The daily chart above shows the obvious undercut and reversal that occurred today, and common sense would tell us that the stock is certainly in a position to rally, even if the rally is nothing more than a reaction type of move that helps to build another right shoulder in the overall pattern. If one insists on holding a longer-term short position, then one should prepare for the possiblity of holding through a rally that could conceivably carry to the 50-day moving average, currently running just above the 580 price level. While each trader must manage their position in AAPL according to their own plan and risk preferences, we would emphasize that our initial downside price targets have been hit and we see no reason to be pigs at this point. In fact, we are long AAPL shares based on the closiing action and are looking for a tradeable bounce. However, we only mention this for purposes of fair disclosure, as we intend to operate with a very tight stop and could be out of the trade very quickly and back on the short side - but that's our problem, and if you choose to make it your problem then that is your decision as this is not intended as a recommendation to buy AAPL. Caveat emptor!
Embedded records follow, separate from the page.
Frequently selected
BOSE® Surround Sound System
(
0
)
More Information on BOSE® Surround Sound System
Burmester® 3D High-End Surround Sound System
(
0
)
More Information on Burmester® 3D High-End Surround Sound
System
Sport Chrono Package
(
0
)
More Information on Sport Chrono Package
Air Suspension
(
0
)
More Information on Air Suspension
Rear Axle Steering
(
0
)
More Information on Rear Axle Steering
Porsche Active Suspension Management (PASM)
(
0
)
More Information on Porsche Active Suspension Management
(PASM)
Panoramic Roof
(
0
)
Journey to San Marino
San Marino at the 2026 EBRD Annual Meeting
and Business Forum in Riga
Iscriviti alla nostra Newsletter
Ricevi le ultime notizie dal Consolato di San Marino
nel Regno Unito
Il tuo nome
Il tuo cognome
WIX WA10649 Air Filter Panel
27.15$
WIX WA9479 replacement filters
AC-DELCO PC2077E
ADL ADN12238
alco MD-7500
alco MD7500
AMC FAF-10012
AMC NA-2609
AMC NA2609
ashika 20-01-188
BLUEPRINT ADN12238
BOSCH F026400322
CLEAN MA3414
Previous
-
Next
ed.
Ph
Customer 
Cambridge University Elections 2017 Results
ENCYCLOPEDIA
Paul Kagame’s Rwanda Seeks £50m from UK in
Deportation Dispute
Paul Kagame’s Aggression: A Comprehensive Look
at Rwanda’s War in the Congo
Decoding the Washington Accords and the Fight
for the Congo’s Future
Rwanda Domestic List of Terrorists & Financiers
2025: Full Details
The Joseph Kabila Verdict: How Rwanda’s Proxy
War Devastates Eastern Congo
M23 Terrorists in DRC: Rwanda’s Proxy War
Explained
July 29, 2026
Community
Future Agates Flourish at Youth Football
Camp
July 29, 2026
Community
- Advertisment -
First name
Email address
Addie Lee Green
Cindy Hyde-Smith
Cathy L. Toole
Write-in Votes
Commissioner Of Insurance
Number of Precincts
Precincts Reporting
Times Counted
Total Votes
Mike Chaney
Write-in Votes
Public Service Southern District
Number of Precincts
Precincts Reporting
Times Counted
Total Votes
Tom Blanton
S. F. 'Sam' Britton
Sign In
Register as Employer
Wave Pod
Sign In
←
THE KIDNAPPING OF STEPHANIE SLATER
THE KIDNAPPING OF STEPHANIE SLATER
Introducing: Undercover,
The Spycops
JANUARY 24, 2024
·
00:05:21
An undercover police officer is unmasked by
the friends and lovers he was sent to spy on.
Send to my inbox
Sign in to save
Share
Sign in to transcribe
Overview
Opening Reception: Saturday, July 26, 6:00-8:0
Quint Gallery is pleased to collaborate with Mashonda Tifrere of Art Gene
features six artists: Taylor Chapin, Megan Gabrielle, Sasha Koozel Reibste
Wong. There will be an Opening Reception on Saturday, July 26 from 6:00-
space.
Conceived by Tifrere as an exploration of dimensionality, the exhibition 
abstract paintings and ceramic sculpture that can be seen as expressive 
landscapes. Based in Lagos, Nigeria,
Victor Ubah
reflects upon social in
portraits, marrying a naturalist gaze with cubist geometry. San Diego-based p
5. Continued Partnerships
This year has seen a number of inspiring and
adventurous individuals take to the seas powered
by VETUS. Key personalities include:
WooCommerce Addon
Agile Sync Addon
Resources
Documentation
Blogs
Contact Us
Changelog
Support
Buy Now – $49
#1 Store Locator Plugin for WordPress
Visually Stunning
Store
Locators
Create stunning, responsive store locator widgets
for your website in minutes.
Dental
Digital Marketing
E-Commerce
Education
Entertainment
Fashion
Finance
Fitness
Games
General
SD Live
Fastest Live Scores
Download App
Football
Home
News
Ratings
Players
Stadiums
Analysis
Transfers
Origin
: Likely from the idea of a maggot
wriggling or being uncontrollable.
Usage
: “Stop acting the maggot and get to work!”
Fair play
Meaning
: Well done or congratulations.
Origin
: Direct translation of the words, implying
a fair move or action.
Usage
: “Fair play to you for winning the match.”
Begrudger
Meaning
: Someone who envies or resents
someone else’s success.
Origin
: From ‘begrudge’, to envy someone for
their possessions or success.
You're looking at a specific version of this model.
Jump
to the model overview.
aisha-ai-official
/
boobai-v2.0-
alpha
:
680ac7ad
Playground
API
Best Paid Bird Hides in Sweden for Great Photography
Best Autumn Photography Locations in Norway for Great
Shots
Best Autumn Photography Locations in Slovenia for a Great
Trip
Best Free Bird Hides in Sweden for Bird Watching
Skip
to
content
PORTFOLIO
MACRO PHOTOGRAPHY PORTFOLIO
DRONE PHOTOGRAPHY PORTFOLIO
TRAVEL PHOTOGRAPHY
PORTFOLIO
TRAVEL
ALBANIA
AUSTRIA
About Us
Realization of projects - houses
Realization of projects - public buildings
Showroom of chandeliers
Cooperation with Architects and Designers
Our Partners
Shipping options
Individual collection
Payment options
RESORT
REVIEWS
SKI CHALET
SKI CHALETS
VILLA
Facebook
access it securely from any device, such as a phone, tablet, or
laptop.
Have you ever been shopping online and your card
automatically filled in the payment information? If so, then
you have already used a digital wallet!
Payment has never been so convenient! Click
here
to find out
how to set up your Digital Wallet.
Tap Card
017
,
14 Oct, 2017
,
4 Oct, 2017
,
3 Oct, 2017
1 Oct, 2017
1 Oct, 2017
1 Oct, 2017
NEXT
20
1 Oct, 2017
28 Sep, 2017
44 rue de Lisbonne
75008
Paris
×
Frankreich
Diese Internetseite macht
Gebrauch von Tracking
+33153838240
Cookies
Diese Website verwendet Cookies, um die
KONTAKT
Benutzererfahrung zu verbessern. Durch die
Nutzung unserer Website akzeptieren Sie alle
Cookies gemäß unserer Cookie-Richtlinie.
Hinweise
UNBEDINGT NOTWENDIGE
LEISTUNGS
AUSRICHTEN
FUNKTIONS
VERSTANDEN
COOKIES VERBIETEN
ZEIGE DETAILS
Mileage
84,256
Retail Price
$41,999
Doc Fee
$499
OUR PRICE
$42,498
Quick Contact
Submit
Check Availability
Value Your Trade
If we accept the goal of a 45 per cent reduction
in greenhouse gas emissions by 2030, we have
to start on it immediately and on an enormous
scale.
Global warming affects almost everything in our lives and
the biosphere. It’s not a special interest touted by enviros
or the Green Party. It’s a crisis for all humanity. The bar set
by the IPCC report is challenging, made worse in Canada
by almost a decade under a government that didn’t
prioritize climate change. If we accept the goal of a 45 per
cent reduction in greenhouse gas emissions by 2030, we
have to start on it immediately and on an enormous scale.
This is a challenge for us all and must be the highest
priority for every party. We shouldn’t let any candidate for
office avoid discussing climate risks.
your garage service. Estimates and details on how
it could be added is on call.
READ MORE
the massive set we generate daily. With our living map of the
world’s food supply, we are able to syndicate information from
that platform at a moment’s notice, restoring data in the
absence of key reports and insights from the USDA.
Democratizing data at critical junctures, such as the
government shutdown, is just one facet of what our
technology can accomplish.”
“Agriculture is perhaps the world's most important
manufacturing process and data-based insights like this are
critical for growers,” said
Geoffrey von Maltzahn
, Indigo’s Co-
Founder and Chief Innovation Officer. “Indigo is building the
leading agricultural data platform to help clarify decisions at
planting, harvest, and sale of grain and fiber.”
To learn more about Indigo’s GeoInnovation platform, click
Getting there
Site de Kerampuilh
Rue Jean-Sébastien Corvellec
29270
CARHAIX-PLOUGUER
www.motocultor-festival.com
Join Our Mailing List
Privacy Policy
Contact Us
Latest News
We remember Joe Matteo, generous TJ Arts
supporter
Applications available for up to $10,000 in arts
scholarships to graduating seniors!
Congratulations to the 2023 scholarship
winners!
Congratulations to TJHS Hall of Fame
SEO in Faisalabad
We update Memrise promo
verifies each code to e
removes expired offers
Meanwhile Google (GOOG) was up another 1.77%, clearing the high of this past Thursday, so that's enough to stop us out of that short-sale probe. Priceline.com (PCLN) remains under its 50-day moving average and so remains in a shortable position on rallies into the 50-day line, and it is currently well within 1% of the 50-day moving average. Those who want to play "Quickdraw McGraw" with their stops on this one would simply use the 50-day line as a very tight and quick stop.